There were no treatment-induced lesions noted in the MBT groups. Incidental findings included hydrothorax and umbilical hernia in the control group, mottled lungs and semi-solid material in the trachea in the 150 mg/kg/day group (the doe died on gestation day 13). Absolute and relative liver weights from gravid does were slightly, increased in the 300 mg/kg/day group (absolute liver weight: 107 %, rel. liver weight: 104% vs. control)

Cesarean section observations

Parameters measured at cesarean section, including gravid uterine weight, the number of viable fetuses, early and late resorptions, fetal sex ratio and fetal weights were similar in all groups.

Fetal morphologic observations

No statistically or biologically significant differences were noted between the control and MBT groups with regard to malformations or variations. The malformations that occurred in this study are commonly seen in rabbits. Morphological variations were similar and occurred with comparable frequency in the control and treated groups

In summary, the present study was conducted to evaluate maternal and developmental toxicity of MBT in New Zealand White rabbits. Dosage levels of 50, 150, and 300 mg/kg/day were selected based upon results of a range-finding study conducted also on New Zealand white rabbits (CMA 1989). Treatment-related deaths occurred in the range-finding study at levels of 600 mg/kg/day and higher, while dose-dependent body weight loss was evident in all treated groups (150, 300, 600, 1000, and 1500 mg/kg/day) during the treatment period. A dosage level of 600 mg/kg/day as the highest dosage level was considered excessive for a definitive teratology study due to the magnitude of body weight loss and induced mortality. Similarly, dosage levels greater than 300 mg/kg/day were also considered inappropriate due to an anticipated excessively high magnitude of body weight loss and possible mortality. Therefore, 300 mg/kg/day of MBT was selected as the highest dosage level knowing that two does out of five had severe body weight loss during the treatment period. A dosage level of 150 was expected to induce minimal maternal toxicity and a dosage level of 50 mg/kg/day was selected to determine a no effect level for maternal and developmental toxicity.

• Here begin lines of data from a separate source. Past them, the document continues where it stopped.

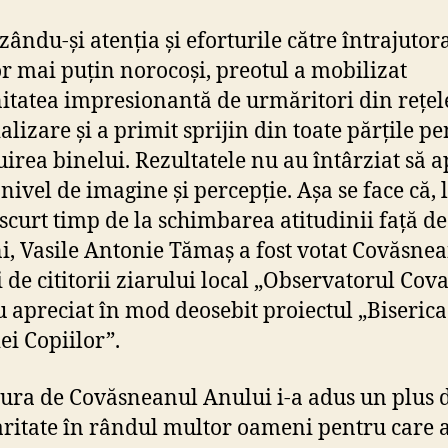
zându-și atenția și eforturile către întrajutor
or mai puțin norocoși, preotul a mobilizat
tatea impresionantă de urmăritori din rețele
alizare și a primit sprijin din toate părțile p
uirea binelui. Rezultatele nu au întârziat să 
 nivel de imagine și percepție. Așa se face că, 
 scurt timp de la schimbarea atitudinii față de
, Vasile Antonie Tămaș a fost votat Covăsne
 de cititorii ziarului local „Observatorul Cov
u apreciat în mod deosebit proiectul „Biserica
ei Copiilor”.
tura de Covăsneanul Anului i-a adus un plus 
ritate în rândul multor oameni pentru care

Oral administration of MBT to pregnant rabbits at a level of 300 mg/kg/day induced maternal toxicity as expressed by slightly reduced body weight gain during treatment and slightly elevated liver weight, absolute or relative to final body weight. This toxicity became apparent upon visual inspection of individual body weight gain data particularly during the last days of treatment (gestation days 15-19) for this group when compared to the control group. During this period, six treated does had body weight losses greater than 150 grams while no control dam lost this magnitude of body weight. Lower dosage levels of MBT (50 and 150 mg/kg/day) did not produce any evidence of maternal toxicity. A single abortion was noted in the 150 mg/kg/day group on gestation day 19 and a premature delivery occurred in the 300 mg/kg/day group on gestation day 29, prior to the scheduled cesarean section. A single incidence of abortion was noted in the range-finding study at levels of 600 and 1000 mg/kg/day. However, the biological and toxicological significance of the abortion and premature delivery in the present study is equivocal, knowing that: abortions or premature deliveries are common in rabbits; a dose-related pattern was not evident (in particular, the time of occurrence); abortions were not noted in the range-finding study at levels of 150 or 300 mg/kg/day (2). One rabbit in the 300 mg/kg/day group died on gestation day 13. Postmortem findings indicated that the death occurred following an intubation error (semi-solid yellow contents in trachea).

The administration of MBT during the critical period organogenesis at dose levels of 50, 150, or 300 mg/kg/day did not induce any developmental toxicity or teratogenicity, in that all fetal data, including viability, mean body weight, malformations, and variations were comparable between the MBT and control groups.

In conclusion, oral administration of 50, 150, or 300 mg/kg/day of

MBT to pregnant New Zealand White rabbits during major organogenesis did not induce any developmental toxicity or teratogenicity. Maternal toxicity was evident only at a level of 300 mg/kg/day as slightly decreased body weight gain and slightly elevated liver weight.